All governments' housing policy has failed over the last 30 years. So declared the deputy prime minister in February as he launched the Communities Plan – his grand vision for correcting all those years of error by building places where people want to live and work, and can afford to buy a decent home; where it is impossible to distinguish between public sector homes for rent and private sector homes for sale. It would create more affordable homes across the South while breathing new life into dying areas in the North and Midlands and put an end to the building of tawdry boxes that become shabby and crime-ridden after just a few years.
There is no doubt that the Communities Plan is an impressive blueprint for housing policy, coming, as it does, with a range of radical measures including a move to regional policy and single pots of money for councils and registered social landlords. But is there, as so often with New Labour, a yawning gap between the vision and what can actually be delivered on the ground?

Now that the sector has had time to take stock of the proposals, Housing Today looks at how they will work in practice. Over the next three weeks, we'll explore how the sector is responding to the challenges, and track the progress of three housing teams grappling with the new ways of working. We'll be asking – and trying to answer – crucial questions like: Will the three options of ALMOs, stock transfer or PFI be enough to clear the £19bn backlog of repairs and enable councils to meet the decent homes target?

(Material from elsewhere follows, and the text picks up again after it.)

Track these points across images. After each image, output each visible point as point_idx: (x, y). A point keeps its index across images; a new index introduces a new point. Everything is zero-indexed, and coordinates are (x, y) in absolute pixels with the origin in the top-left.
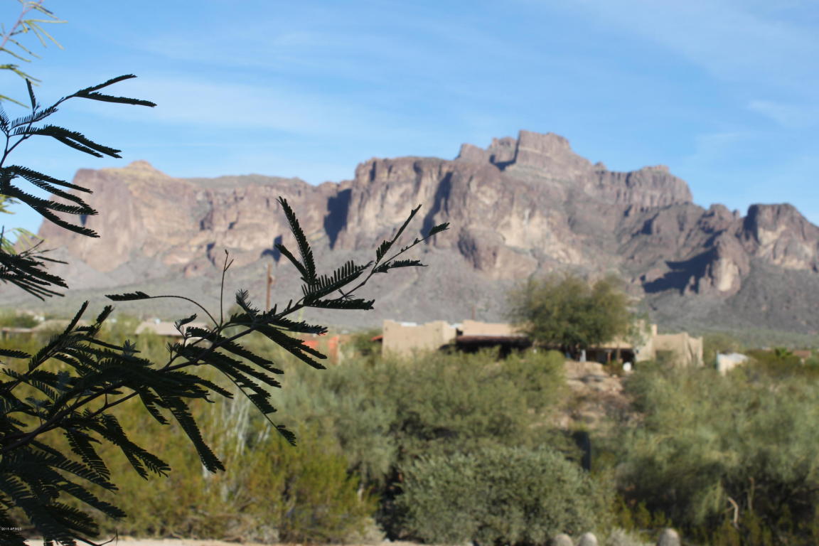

Can groups that have so often pulled in different directions now realign to truly rebuild collapsing markets?

Will nimbyism and the labyrinthine planning system prevent the construction of the much-needed 900,000 homes in the South-east?

Will housebuilders really embrace prefab?

And will the worsening economic prospects mean the transport links vital for growth fail to come out of the bottom drawer?

Housing certainly has much to play for – but also, like the government, much to lose.